Passage to read:
Alibaba, while still the 800 pound gorilla, has seen a bit of a decline in market share lately due to both competition and the fact that they were added to the "blacklist" by the United States Trade Representative arm of the government.
After being taken off the list 5 years ago, they were added back on in December of 2016 due to having an unacceptable level of counterfeit and
pirated goods.This can be the kiss of death for many companies, but to Alibaba's credit they are going all-in on trying to fix the problem. They are aware they have an authenticity problem, especially in the fashion niches, and they are spending tens of millions of dollars hiring specialized employees to combat this trend. However, it has been a recurring theme with Alibaba, and when Jack Ma, Alibaba’s founder, boasted in 2014 that fakes were often “better quality and better price than the real names” — it didn't exactly bode well for Alibaba's chances of staying off the Blacklist.
Another knock on Alibaba is they oversimplify the sourcing process. A lot. Inexperienced buyers often times end up losing a lot of money because of: poor quality products, dubious supplier quality claims, in-house sourcing agents who barely speak English, and just overall confusion regarding the process.

Exercise aim: Retype the stretch of the text about Alibaba from "After being taken" through "off the Blacklist.". The lines that come next have no connection to the text about Alibaba.

Entries provided:
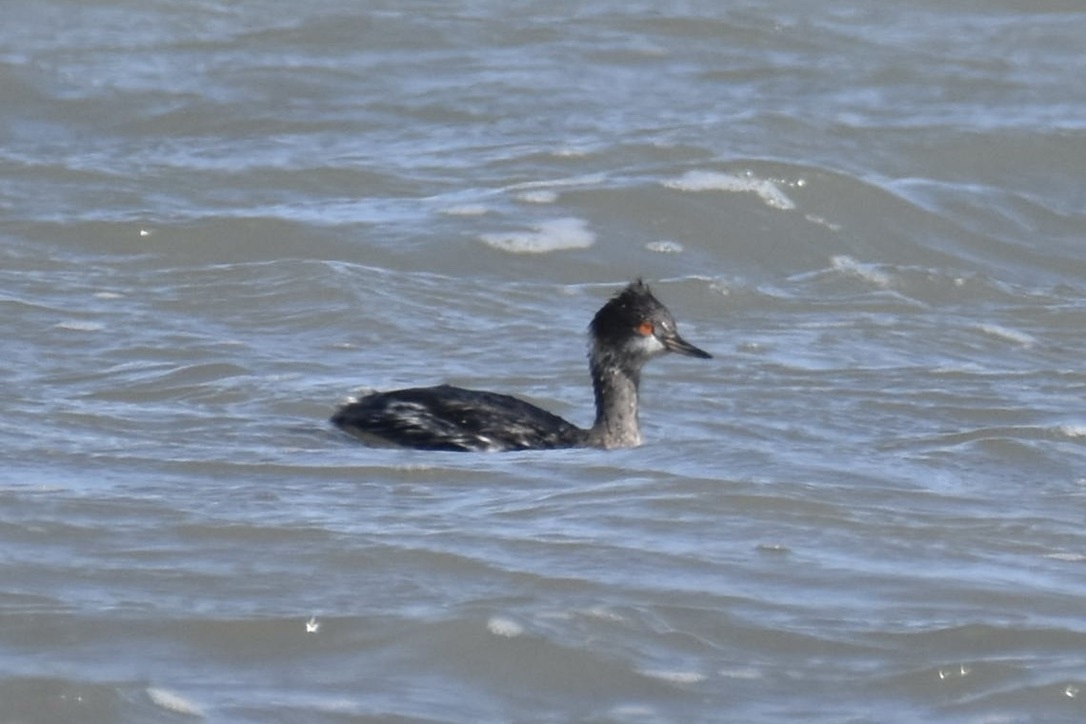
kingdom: Animalia
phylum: Chordata
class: Aves
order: Podicipediformes
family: Podicipedidae
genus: Podiceps
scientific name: Podiceps nigricollis
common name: Black-necked grebe
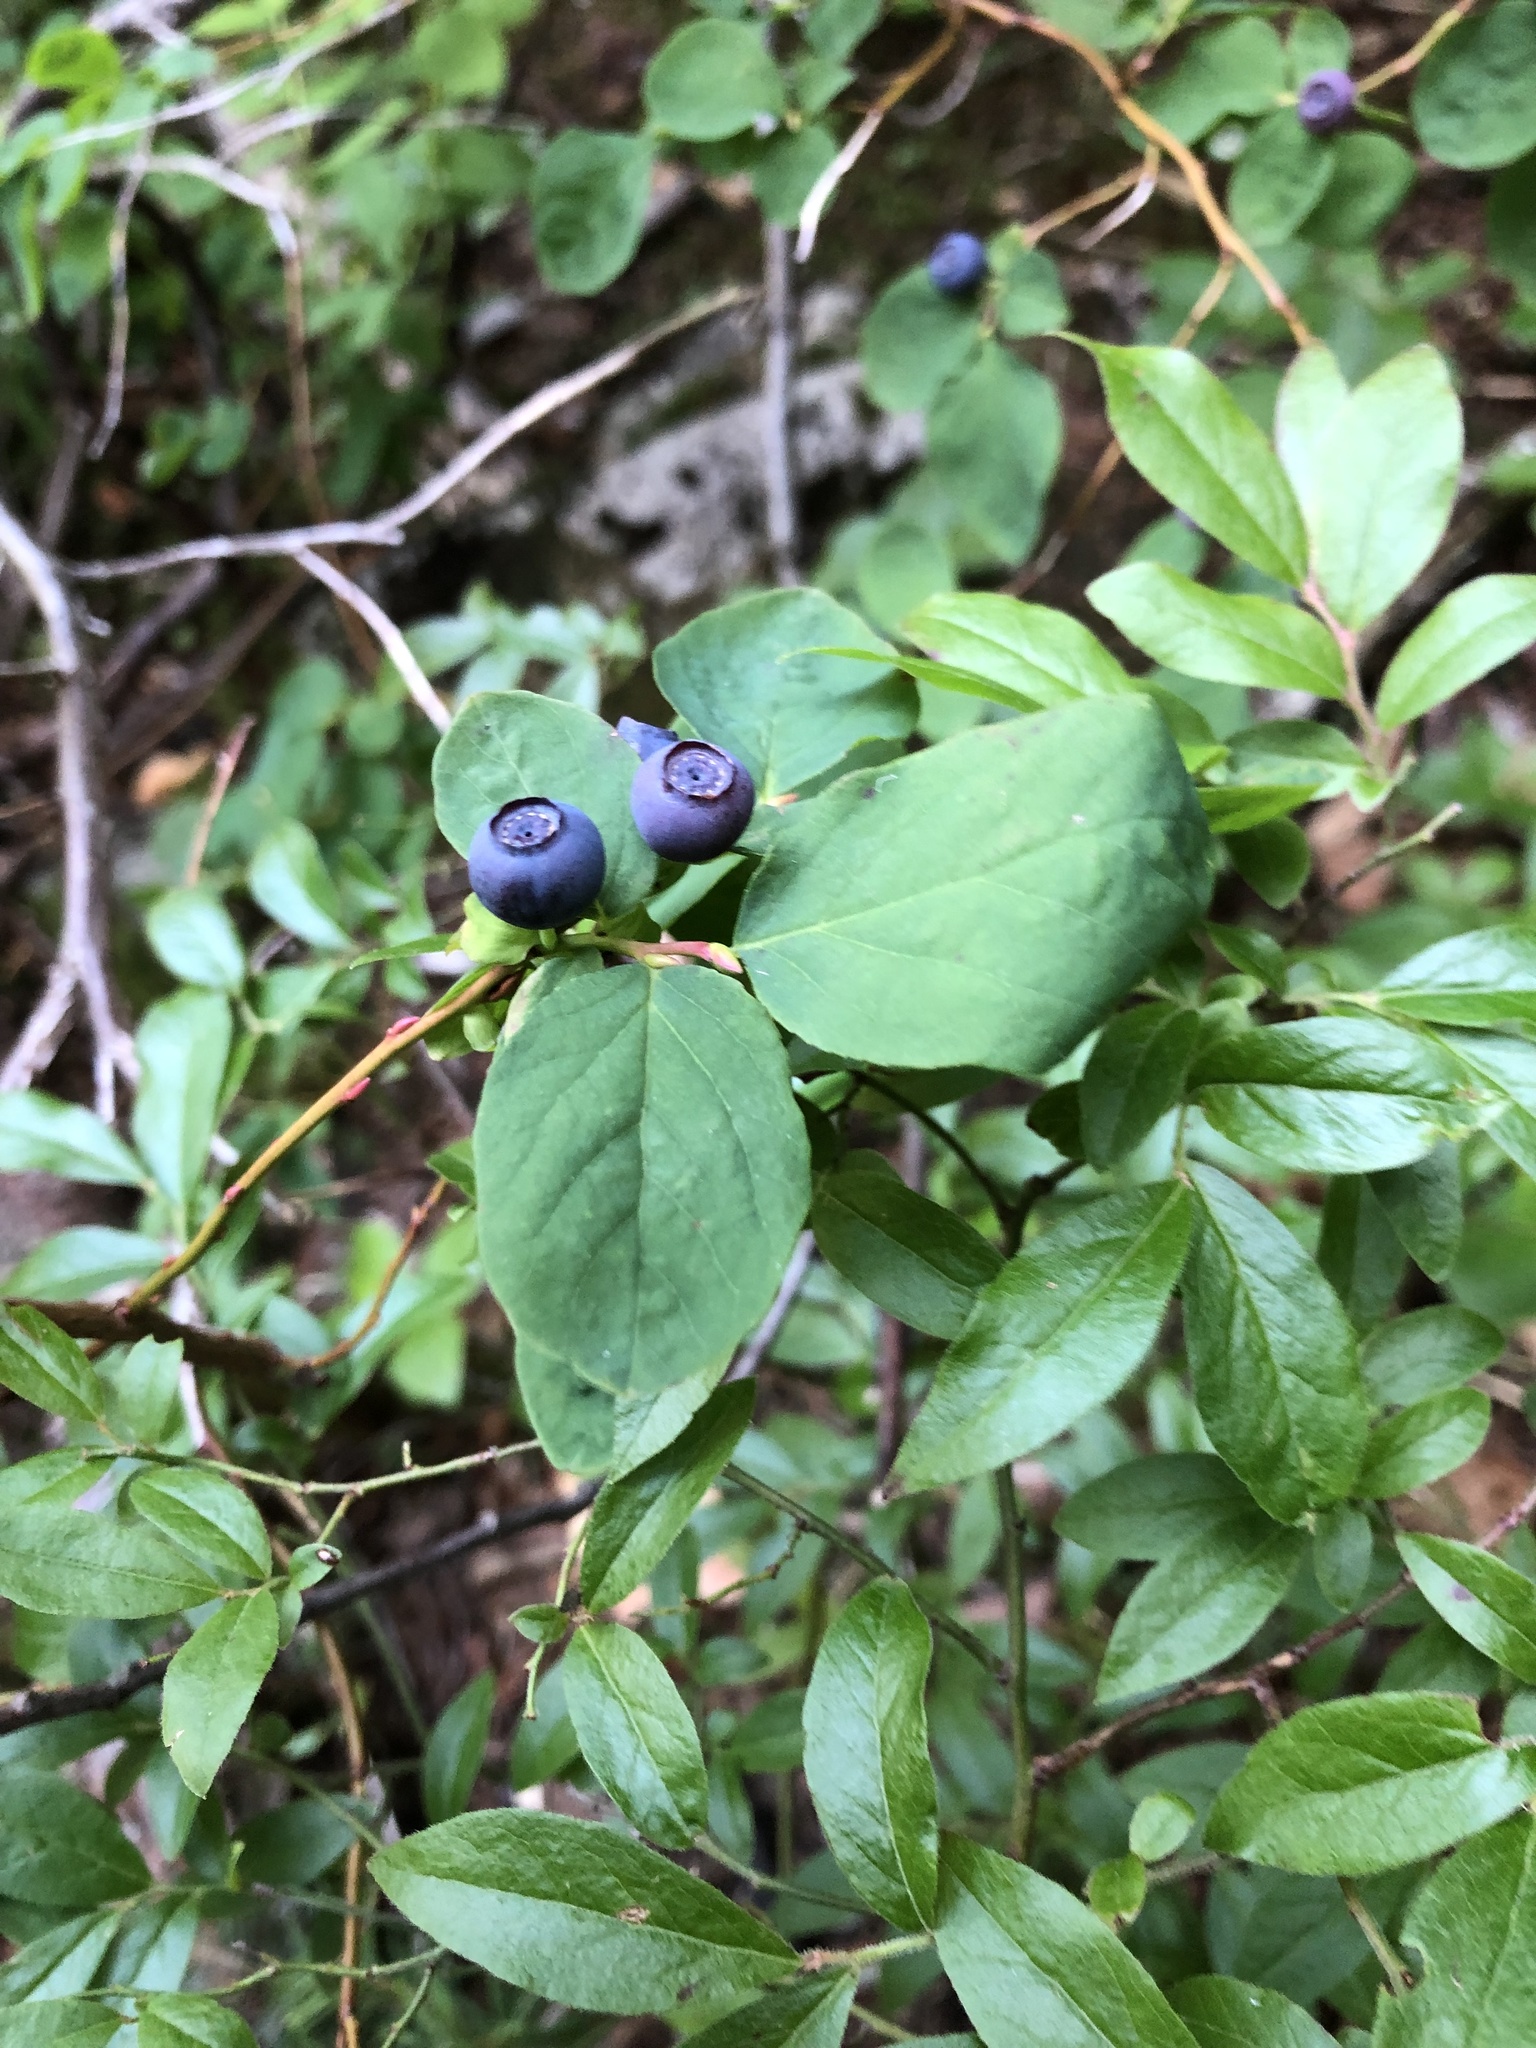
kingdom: Plantae
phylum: Tracheophyta
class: Magnoliopsida
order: Ericales
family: Ericaceae
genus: Vaccinium
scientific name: Vaccinium ovalifolium
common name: Early blueberry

Solution for this problem:
After being taken off the list 5 years ago, they were added back on in December of 2016 due to having an unacceptable level of counterfeit and
pirated goods.This can be the kiss of death for many companies, but to Alibaba's credit they are going all-in on trying to fix the problem. They are aware they have an authenticity problem, especially in the fashion niches, and they are spending tens of millions of dollars hiring specialized employees to combat this trend. However, it has been a recurring theme with Alibaba, and when Jack Ma, Alibaba’s founder, boasted in 2014 that fakes were often “better quality and better price than the real names” — it didn't exactly bode well for Alibaba's chances of staying off the Blacklist.